PARTES DO EXERCÍCIO:
**a)** Segundo o texto sobre as revoltas africanas, que instituição representa o continente no organigrama da Comunidade Internacional?
**b)** Prolongue o texto sobre as revoltas africanas a partir da última frase apresentada.

2011-04-16 14:40:15

OLHAR SOBRE AS REVOLTAS AFRICANAS


A crise que afecta a África do Norte mostra que a Comunidade Internacional é ainda hoje prisioneira duma certa visão da África, típica do século XIX. Isto é, a de um continente visto apenas como apêndice da história mundial, como um simples parágrafo da geopolítica planetária e não como um sujeito político com um papel geoestratégico a desempenhar no concerto das nações.
Os meios de comunicação internacional falaram neste período sobretudo de “revolução árabe”, associando imediatamente a essas revoltas o perigo duma difusão do fundamentalismo islâmico. Interpretaram mal a realidade dos países em questão que são, antes de mais, países africanos, fundadores e membros de pleno direito da União Africana – instituição que representa o continente no organigrama da Comunidade Internacional. Além disso, convém recordar, por um lado, que a Argélia, a Líbia, Marrocos e Tunísia não são os únicos países árabes do continente africano e, por outro, que outros Estados africanos, como a Mauritânia, Moçambique, Senegal, África do Sul, etc., estão a viver importantes crises sociais e políticas, de que os meios de comunicação não falam. Essa má interpretação está na origem do contraste que se criou na gestão da crise líbia entre a UA e a chamada “coligação de voluntários” constituída essencialmente por países europeus e pelos Estados Unidos da América. Embora a própria Carta da ONU atribua um papel prioritário às organizações regionais na resolução de crises locais, a estratégia adoptada até hoje pelos euro-norte-americanos não prevê o envolvimento da UA como guia no processo de interposição entre as parte em conflito. Isto mostra claramente que é essa visão clássica da geopolítica que leva as potencias ocidentais a ignorar o papel da UA e dos países africanos na procura de soluções para essas crises. A atitude assumida pela Europa é típica de quem continua a considerar a África do Norte como um “corpo estranho” em relação ao resto do Continente, colocando-a no seio duma estratégia medio-oriental e daquilo a que se chama hoje de “Espaço Euro-mediterrâneo”. Uma visão que não leva em consideração nem a África a Sul do Sahara (onde se verificam também análogas mobilizações públicas de protesto) - dando assim a imagem dum continente fragmentado - nem o longo período em que os africanos gozaram dum certo bem-estar. Enfim, é a imagem que convém ao mundo ocidental, aos seus interesses estratégicos e à sua segurança, isto é: por um lado, a exigência de garantir o equilíbrio no Médio Oriente e, por outro, o acesso aos recursos petrolíferos locais.

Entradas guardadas
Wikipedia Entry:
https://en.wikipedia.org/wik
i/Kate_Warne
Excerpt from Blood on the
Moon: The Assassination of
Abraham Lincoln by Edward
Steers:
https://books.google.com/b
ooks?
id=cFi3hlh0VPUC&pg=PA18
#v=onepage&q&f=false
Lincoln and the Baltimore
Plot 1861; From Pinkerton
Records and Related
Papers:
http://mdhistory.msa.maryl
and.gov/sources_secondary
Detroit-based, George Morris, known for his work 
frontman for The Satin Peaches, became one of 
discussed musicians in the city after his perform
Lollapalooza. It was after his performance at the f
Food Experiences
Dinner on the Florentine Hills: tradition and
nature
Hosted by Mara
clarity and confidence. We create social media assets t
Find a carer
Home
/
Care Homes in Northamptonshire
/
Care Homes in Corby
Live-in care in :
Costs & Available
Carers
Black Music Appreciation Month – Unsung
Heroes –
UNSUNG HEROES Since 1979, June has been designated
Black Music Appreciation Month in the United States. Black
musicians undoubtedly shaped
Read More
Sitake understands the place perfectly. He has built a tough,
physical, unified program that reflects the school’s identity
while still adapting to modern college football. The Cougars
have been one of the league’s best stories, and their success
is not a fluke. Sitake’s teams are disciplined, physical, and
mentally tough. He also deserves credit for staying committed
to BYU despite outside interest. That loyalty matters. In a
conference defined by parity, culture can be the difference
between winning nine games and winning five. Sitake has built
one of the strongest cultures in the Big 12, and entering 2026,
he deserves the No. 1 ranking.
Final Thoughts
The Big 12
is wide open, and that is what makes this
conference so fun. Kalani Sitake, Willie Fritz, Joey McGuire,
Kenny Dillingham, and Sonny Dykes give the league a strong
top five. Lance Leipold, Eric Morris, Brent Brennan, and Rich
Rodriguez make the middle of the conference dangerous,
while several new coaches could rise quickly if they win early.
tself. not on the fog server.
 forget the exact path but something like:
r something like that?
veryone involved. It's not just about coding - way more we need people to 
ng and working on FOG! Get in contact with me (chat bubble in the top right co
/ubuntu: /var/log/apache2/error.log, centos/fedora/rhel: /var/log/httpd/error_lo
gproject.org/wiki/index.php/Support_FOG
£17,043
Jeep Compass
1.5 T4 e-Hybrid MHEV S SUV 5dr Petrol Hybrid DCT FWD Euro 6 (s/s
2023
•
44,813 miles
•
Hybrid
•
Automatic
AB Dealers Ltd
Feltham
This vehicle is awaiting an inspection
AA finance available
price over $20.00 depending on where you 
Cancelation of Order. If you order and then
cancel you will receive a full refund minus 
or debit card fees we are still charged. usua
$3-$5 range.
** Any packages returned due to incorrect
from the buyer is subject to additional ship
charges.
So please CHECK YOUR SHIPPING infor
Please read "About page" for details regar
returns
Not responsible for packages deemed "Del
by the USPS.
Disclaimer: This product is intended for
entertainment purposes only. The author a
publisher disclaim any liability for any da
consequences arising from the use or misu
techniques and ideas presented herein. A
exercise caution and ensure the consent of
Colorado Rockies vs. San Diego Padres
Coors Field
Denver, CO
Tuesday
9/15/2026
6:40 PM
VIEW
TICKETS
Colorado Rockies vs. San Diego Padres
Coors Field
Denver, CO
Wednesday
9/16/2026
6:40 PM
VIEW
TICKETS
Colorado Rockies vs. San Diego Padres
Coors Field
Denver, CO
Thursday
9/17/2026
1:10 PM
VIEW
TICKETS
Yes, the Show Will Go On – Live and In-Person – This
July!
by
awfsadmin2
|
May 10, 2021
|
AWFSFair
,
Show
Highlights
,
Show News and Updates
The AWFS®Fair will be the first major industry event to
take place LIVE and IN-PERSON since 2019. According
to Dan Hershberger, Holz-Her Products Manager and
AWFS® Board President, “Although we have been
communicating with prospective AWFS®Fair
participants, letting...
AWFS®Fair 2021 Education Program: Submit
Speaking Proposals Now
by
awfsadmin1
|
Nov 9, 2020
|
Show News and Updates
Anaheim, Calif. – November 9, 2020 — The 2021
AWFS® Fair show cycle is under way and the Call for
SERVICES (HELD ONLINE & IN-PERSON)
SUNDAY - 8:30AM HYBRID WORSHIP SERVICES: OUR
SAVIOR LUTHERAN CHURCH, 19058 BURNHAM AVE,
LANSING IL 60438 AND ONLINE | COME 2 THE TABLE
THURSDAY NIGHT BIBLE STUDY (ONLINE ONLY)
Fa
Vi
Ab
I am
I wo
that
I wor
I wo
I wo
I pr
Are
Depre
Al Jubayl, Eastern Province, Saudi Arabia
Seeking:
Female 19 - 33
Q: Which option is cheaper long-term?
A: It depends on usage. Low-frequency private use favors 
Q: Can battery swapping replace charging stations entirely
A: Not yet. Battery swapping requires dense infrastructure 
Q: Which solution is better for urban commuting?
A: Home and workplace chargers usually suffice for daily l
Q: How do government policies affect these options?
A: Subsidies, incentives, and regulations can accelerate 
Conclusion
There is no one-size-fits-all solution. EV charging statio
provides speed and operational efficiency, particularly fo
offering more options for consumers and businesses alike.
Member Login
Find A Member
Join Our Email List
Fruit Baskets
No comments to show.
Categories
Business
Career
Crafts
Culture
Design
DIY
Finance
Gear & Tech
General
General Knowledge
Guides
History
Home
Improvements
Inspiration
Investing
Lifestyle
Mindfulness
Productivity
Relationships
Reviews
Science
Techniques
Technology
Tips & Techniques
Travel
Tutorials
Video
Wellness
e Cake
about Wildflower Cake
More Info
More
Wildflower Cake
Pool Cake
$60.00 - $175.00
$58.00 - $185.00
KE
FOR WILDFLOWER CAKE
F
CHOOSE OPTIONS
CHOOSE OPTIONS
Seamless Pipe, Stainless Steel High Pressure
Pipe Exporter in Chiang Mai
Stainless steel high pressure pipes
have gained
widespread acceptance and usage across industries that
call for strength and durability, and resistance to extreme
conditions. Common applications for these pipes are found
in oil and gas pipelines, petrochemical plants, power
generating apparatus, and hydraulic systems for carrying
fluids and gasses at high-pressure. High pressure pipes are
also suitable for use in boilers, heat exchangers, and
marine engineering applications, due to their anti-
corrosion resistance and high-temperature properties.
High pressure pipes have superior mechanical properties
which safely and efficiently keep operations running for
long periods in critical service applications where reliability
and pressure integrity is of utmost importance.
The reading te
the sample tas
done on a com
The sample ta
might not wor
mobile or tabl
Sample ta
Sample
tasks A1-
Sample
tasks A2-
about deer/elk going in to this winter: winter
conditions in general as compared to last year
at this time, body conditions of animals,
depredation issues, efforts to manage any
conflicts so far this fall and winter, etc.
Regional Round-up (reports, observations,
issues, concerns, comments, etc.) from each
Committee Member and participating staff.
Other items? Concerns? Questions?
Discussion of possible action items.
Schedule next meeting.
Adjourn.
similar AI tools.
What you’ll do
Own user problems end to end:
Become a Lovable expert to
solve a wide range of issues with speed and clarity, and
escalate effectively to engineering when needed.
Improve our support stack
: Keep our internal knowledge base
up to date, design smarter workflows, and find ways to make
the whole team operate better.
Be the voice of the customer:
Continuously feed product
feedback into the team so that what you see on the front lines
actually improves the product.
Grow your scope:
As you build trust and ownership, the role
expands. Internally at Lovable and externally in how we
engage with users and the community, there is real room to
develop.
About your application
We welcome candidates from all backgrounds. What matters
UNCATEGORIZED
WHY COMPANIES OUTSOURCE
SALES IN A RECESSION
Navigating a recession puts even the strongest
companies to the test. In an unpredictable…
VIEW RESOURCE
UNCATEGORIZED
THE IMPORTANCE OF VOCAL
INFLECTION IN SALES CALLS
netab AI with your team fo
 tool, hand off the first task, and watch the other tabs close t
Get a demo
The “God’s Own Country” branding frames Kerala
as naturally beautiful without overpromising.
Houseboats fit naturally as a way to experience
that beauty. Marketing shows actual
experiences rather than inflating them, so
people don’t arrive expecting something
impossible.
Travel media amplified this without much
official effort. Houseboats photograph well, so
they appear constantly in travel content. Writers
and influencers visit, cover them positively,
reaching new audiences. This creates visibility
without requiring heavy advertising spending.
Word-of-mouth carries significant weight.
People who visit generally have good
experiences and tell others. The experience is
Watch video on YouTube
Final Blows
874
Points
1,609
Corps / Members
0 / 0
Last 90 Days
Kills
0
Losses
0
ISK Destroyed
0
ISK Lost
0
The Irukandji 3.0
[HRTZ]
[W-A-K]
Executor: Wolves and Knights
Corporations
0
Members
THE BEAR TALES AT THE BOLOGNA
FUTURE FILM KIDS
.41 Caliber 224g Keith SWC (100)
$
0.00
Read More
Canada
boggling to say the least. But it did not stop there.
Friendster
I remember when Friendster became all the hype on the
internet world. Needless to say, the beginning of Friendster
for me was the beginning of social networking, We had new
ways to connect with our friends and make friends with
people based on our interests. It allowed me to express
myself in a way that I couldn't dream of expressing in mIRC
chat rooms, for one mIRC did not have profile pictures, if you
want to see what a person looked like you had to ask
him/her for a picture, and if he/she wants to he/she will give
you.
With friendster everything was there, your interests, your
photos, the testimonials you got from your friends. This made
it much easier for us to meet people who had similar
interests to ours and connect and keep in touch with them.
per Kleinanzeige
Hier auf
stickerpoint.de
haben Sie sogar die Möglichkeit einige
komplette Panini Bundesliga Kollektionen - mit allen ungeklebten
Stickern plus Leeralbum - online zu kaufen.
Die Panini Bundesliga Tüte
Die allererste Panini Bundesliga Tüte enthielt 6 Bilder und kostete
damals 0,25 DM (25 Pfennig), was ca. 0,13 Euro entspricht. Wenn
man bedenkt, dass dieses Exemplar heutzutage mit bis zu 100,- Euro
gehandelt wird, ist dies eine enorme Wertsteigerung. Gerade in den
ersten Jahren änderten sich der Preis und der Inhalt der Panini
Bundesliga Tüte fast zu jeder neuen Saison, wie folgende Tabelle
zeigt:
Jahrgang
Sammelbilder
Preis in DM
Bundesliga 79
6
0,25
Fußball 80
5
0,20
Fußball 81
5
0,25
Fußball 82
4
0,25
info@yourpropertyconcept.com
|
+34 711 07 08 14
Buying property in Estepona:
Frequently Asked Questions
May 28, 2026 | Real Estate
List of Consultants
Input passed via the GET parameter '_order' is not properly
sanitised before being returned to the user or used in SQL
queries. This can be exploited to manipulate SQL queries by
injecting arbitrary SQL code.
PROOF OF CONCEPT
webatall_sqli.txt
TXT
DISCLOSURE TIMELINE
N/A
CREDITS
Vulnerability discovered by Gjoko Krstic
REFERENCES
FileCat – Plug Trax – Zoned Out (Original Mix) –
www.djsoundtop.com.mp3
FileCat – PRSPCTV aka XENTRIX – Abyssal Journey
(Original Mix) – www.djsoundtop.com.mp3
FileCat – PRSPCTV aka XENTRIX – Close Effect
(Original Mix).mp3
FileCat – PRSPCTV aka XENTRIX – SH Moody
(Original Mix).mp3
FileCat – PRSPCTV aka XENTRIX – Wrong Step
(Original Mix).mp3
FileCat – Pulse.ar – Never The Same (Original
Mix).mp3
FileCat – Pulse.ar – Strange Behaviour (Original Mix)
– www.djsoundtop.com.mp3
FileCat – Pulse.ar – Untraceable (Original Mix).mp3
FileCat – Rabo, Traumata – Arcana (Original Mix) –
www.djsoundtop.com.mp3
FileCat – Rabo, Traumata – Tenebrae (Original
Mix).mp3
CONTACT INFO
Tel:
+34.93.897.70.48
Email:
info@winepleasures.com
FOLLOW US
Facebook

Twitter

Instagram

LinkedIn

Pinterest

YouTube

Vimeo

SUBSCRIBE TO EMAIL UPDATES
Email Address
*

RESPOSTAS:
**a)** A União Africana.

**b)**
De que modo teria a UA gerido a revolução na África do Norte, e de modo particular na Líbia?

No âmbito do projecto de “Renascimento Continental”, o programa NEPAD (Nova Parceria Económica para o Desenvolvimento da África), lançado no início do novo milénio pelos Chefes de Estado africanos, prevê, entres as reformas necessárias para o desenvolvimento do continente, a edificação da paz e da reconciliação nacional e a construção de Estados de Direito democrático através de processos que levem ao pluralismo institucional e a eleições livres e populares.
A Líbia é um país importante para a actuação do programa da UA e para o equilíbrio geoestratégico e económico de toda a África. De acordo com as linhas traçadas pelo NEPAD, os dirigentes da UA estão a trabalhar desde há muito a favor duma transição pacífica para um novo regime na Líbia. Com efeito, a tendência a procurar soluções concertadas em vez de usar a violência está patente no Estatuto da própria União Africana. Foi instituída, há já alguns anos, sob a égide da UA, uma mesa de dialogo informal destinada precisamente a facilitar a compreensão e a construção da paz entre os diversos grupos que compõem a sociedade líbia, por forma a responder às legítimas aspirações do povo. Além disso, na sequência da explosão das violências em Fevereiro passado, antes de a ONU optar pela “no-fly zone” e da intervenção armada, a UA tinha dado início a negociações com vista num cessar-fogo imediato entre o Conselho Nacional de Transição (CNT) em Benghazi e as autoridades de Tripoli. E, no âmbito do roteiro da UA, estava prevista a deslocação duma missão de cinco Chefes de Estado africanos para a Líbia, precisamente com vista numa concertação entre Gheddafi e os rebeldes. Não surpreende, portanto, que a intervenção militar tenha suscitado uma clara condenação por parte de quase todos os Chefes de Estado africanos (mesmo daqueles que geralmente são muito críticos em relação ao regime de Gheddafi) e das populações, que manifestaram o seu descontentamento com manifestações em Dakar e noutras cidades africanas.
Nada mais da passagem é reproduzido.